* **What the exercise asks**
Produce a copy of every line in the records that holds the string "thuật".

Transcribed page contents

══════

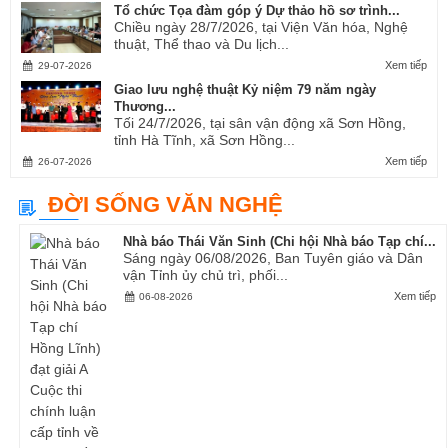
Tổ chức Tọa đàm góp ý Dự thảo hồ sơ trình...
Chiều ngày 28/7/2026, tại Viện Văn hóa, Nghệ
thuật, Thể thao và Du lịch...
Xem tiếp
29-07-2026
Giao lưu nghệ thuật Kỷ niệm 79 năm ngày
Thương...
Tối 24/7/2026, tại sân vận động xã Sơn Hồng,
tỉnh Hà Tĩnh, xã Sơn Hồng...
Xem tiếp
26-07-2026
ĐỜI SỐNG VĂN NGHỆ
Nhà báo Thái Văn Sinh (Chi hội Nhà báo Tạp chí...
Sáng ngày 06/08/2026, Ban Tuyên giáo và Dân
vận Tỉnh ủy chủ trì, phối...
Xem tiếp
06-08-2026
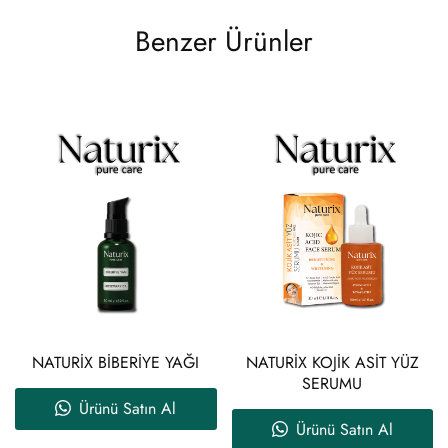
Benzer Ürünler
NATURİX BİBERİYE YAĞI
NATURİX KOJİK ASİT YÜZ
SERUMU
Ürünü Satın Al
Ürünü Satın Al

══════

* **Answer section**
thuật, Thể thao và Du lịch...
Giao lưu nghệ thuật Kỷ niệm 79 năm ngày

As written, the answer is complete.